• STATED EXERCISE 1:
Quote the lines of the records exactly, everything from the line containing "family: Acanthaceae" down to the line containing "locality: Southern Africa.", including both of those lines.

┌─ EXTRACT

The U.S. allows parties to non-U.S. litigation proceedings to obtain documents and witness testimony from sources within the U.S., even if such evidence is unobtainable through the home forum’s own discovery procedures. Types of evidence available include International Wire Transaction Records (U.S. Dollar wires typically transit through the U.S.), emails, correspondence, phone and travel records, accounting, banking, credit card and corporate documents such as shareholder and board meeting records. However, U.S. courts remain split on whether 28 U.S.C. §1782 discovery is permissible for use in private international arbitration proceedings — making it available in some parts of the U.S., but not others. Eventually, the United States Supreme Court will resolve the split among the circuits. However, until then, §1782 discovery remains available for use in private international arbitration proceedings in a limited number of U.S. jurisdictions.
The Supreme Court has not yet decided whether the scope of §1782 authorizes discovery for use in private international arbitrations such as LCIA, ICC, HKIAC and SIAC forums. In Intel Corp. v. Advanced Micro Devices, Inc., 542 U.S. 241 (2004), the Supreme Court considered whether §1782(a) authorized discovery in connection with a proceeding pending before the European Commission. While the Court held that the European Commission was a foreign tribunal, is was so because “it acts as a first-instance decision maker.” This decision was limited to circumstances of a quasi-governmental agency being the arbitral forum, leaving open the question of whether §1782 encompasses private arbitration forums. Based upon this, a split amongst the Circuits developed.

└─
┌─ PROVIDED RECORDS

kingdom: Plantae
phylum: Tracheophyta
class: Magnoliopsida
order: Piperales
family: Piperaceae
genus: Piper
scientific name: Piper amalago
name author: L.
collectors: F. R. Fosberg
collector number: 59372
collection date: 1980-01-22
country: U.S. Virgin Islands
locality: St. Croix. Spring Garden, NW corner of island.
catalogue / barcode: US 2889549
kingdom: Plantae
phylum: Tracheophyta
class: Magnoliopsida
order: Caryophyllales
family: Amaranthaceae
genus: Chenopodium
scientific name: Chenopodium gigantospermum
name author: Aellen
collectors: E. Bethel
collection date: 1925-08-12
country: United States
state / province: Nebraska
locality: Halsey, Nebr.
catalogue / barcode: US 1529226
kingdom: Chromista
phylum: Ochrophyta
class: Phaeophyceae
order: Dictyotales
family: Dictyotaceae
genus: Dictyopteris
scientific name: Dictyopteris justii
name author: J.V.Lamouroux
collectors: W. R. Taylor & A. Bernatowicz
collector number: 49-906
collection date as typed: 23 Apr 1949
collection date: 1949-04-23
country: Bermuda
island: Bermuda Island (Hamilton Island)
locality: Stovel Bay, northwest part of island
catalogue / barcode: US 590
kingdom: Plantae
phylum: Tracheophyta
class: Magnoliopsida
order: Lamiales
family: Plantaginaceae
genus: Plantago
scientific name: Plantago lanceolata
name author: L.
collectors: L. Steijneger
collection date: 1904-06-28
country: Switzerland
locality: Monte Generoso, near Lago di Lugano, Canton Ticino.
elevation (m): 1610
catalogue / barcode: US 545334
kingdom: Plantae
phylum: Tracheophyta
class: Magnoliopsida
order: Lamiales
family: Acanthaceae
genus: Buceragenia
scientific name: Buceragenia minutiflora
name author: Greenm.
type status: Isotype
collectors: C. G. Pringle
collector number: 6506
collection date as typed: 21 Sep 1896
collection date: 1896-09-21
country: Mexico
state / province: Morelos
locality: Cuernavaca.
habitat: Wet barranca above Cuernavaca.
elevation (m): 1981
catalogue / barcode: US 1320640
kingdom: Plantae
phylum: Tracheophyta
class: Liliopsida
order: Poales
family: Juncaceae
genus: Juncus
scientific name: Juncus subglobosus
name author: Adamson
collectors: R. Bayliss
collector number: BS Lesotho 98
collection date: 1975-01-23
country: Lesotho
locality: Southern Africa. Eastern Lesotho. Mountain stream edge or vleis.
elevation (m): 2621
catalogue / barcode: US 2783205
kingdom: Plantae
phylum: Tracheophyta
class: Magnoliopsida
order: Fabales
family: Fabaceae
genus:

└─

• STATED EXERCISE 2:
In the passage on §1782 discovery, give everything from "The Supreme Court has" down to "the Circuits developed." again, but change "quasi-governmental agency" to "government body".

• EXERCISE RESPONSE 1:
family: Acanthaceae
genus: Buceragenia
scientific name: Buceragenia minutiflora
name author: Greenm.
type status: Isotype
collectors: C. G. Pringle
collector number: 6506
collection date as typed: 21 Sep 1896
collection date: 1896-09-21
country: Mexico
state / province: Morelos
locality: Cuernavaca.
habitat: Wet barranca above Cuernavaca.
elevation (m): 1981
catalogue / barcode: US 1320640
kingdom: Plantae
phylum: Tracheophyta
class: Liliopsida
order: Poales
family: Juncaceae
genus: Juncus
scientific name: Juncus subglobosus
name author: Adamson
collectors: R. Bayliss
collector number: BS Lesotho 98
collection date: 1975-01-23
country: Lesotho
locality: Southern Africa. Eastern Lesotho. Mountain stream edge or vleis.

• EXERCISE RESPONSE 2:
The Supreme Court has not yet decided whether the scope of §1782 authorizes discovery for use in private international arbitrations such as LCIA, ICC, HKIAC and SIAC forums. In Intel Corp. v. Advanced Micro Devices, Inc., 542 U.S. 241 (2004), the Supreme Court considered whether §1782(a) authorized discovery in connection with a proceeding pending before the European Commission. While the Court held that the European Commission was a foreign tribunal, is was so because “it acts as a first-instance decision maker.” This decision was limited to circumstances of a government body being the arbitral forum, leaving open the question of whether §1782 encompasses private arbitration forums. Based upon this, a split amongst the Circuits developed.